Given these legal obstacles, we would suggest that it is only a small sub-set of children for whom such testing would be considered lawful. We argue that for older children (aged >16 years) self-testing may be in their best interests if: (i) it assists them with HIV-prevention strategies; (ii) they will be able to access treatment, care and support even though they have tested outside of a health facility; and (iii) psychosocial support services are made available to them via the internet or cell phones.

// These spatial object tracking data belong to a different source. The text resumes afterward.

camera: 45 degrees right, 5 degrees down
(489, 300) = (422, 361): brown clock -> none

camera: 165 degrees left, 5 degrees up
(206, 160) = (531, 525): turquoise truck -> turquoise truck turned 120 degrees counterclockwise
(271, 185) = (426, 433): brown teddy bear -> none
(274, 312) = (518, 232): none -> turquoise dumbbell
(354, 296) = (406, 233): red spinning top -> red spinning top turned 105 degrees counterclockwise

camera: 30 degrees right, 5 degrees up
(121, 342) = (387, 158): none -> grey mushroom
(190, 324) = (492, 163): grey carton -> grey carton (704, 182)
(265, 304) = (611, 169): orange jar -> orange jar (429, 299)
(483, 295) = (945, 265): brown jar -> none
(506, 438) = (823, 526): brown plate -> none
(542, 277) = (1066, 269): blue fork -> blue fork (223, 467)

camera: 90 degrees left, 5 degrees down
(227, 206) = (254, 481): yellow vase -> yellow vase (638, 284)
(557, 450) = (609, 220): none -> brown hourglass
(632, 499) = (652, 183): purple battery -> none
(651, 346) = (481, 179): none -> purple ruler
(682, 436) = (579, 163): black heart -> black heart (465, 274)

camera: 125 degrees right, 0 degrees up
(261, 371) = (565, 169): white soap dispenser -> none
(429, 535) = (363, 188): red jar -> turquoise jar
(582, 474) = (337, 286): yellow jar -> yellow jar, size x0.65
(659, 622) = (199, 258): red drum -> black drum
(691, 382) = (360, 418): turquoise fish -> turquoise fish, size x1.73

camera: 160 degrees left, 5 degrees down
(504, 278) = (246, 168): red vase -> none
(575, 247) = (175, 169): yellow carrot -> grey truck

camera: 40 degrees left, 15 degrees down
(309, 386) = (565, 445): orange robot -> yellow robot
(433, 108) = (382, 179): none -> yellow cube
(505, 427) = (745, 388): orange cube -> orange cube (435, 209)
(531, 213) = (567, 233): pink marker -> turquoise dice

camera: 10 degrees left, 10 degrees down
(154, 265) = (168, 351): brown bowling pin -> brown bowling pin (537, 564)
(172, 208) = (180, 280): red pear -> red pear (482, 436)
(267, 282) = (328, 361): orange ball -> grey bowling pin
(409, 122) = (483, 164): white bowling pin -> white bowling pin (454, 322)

It is submitted that although self-testing in children is an under-explored issue, it requires further debate and discussion. Policy guidance is needed on when a self-test would be in a child’s best interests and how children who choose such a testing model can receive counselling and appropriate referral to services, if required.

Acknowledgements. This article was made possible by funding from the National Institutes of Health (NIH) awarded to the HIV AIDS Vaccines Ethics Group (HAVEG) via the Desmond Tutu HIV Foundation (DTHF) (1RO1 A1094586) CHAMPS (Choices for Adolescent Methods of Prevention in South Africa). The opinions expressed herein are the views of the authors. They do not represent any position or policy of the NIH.